The problem loses complexity where the excluded evidence would have been of merely slight or conjectural value and related to a factual issue as to which there was no influential materiality in the ultimate decision of the case. Such an error does not ordinarily warrant a reversal of that final judgment. To the contrary, the erroneous exclusion of evidence the existence of which in the case might by reason of its relevant materiality to a cardinal contentious issue therein have in reason altered the verdict more favorably to the appellant, the mistaken ruling is regarded as an injurious impairment of a substantial right. See text and citations, 3 Am. Jur. 585, § 1030 et seq.
The process really amounts to an adjustment of weights and a reading of the scales, sometimes doubtless illustrative to the bar of the nimbleness of judicial sight and thought. But an artificial and universal formula is likely to be a contrivance in which a judge gets his fingers pinched.
We conclude that in recognition of the predominant factual issues in controversy in the present case and the importance of the testimony of VanKirk, the statement not only had the conduciveness to impugn the credibility of VanKirk as a witness, but was itself a relevant evidential exhibit in the action against him, the exclusion of which from the triers of the facts prejudiced the plaintiff's substantial rights.
In this view, we need not discuss the remaining reasons assigned for reversal other than to remark that in scrutinizing the record completely, the following passage of the court's charge became noticeable, to which incidental reference might well be made:
"Now, assumption of the risk has this element that perhaps I did not give you: If a person knows of an existing danger and realizes that there is a dangerous condition and walks into that position knowingly, he assumes the risk of whatever might happen."

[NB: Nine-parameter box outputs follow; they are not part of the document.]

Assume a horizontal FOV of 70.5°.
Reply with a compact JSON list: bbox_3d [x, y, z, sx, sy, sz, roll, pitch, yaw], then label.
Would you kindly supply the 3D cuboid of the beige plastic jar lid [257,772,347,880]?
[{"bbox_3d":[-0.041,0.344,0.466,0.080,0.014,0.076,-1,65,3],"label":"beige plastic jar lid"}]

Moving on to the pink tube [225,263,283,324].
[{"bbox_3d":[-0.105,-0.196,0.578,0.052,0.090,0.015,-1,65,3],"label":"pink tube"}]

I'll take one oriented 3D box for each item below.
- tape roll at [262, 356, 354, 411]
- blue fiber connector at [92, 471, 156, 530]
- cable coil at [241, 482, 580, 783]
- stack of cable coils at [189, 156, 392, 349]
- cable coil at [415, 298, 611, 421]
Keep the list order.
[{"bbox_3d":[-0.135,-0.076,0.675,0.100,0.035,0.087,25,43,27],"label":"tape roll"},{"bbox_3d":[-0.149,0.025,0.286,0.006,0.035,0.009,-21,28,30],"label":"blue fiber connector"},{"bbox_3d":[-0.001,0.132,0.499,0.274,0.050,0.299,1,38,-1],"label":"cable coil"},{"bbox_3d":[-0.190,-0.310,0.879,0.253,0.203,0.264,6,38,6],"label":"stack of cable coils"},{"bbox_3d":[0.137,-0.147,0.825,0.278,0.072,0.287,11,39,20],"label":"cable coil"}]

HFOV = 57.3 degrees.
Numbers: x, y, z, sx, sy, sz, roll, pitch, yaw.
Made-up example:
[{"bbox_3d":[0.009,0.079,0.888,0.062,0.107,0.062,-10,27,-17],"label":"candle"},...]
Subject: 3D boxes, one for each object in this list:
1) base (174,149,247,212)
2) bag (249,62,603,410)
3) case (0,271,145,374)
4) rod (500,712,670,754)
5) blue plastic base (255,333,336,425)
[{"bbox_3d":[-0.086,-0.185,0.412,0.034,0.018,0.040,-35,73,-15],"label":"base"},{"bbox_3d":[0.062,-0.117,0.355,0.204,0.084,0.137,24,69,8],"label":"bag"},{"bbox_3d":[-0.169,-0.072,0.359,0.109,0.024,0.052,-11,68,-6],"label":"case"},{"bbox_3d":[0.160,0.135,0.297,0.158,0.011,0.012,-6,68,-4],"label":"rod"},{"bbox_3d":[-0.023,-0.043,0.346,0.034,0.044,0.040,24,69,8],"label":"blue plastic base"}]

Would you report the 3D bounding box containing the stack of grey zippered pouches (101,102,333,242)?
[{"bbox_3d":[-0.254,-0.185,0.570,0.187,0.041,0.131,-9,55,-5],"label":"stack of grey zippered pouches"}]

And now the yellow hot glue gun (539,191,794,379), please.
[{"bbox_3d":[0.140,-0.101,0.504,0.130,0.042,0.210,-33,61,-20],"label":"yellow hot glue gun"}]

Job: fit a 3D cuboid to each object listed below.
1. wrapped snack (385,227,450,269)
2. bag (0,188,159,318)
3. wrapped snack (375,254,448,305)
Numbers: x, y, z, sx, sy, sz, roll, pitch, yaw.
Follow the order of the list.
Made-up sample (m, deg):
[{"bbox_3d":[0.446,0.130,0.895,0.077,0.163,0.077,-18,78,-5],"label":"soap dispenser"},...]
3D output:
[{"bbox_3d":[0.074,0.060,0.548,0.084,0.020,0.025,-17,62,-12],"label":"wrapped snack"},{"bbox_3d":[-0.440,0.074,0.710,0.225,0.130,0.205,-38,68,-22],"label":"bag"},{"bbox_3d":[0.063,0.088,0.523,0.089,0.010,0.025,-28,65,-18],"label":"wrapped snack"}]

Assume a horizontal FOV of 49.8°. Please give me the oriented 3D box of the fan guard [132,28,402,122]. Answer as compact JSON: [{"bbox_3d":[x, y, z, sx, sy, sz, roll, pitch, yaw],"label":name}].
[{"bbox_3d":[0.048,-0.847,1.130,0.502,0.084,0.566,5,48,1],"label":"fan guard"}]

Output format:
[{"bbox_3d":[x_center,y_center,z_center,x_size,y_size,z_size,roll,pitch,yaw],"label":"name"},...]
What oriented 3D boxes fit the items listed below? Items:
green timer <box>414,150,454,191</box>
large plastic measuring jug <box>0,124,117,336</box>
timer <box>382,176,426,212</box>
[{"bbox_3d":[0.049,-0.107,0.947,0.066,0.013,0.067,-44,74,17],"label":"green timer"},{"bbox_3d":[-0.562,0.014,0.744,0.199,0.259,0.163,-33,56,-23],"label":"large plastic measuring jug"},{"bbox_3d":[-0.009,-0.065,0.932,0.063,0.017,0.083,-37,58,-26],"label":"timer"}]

True, no matter what happens, there always is someone who tells you he knew it would. But there are still a few floors in every principle of law. Here the periphery of the instruction as phrased seems to be inordinately boundless. It is our thought that the risks assumed are only those proximately attributable causatively to the dangerous, perilous or hazardous conditions known to the person. There is a difference between an unforeseen peril and being overtaken by one recklessly incurred.
The judgment is reversed. A new trial awarded. Costs to abide.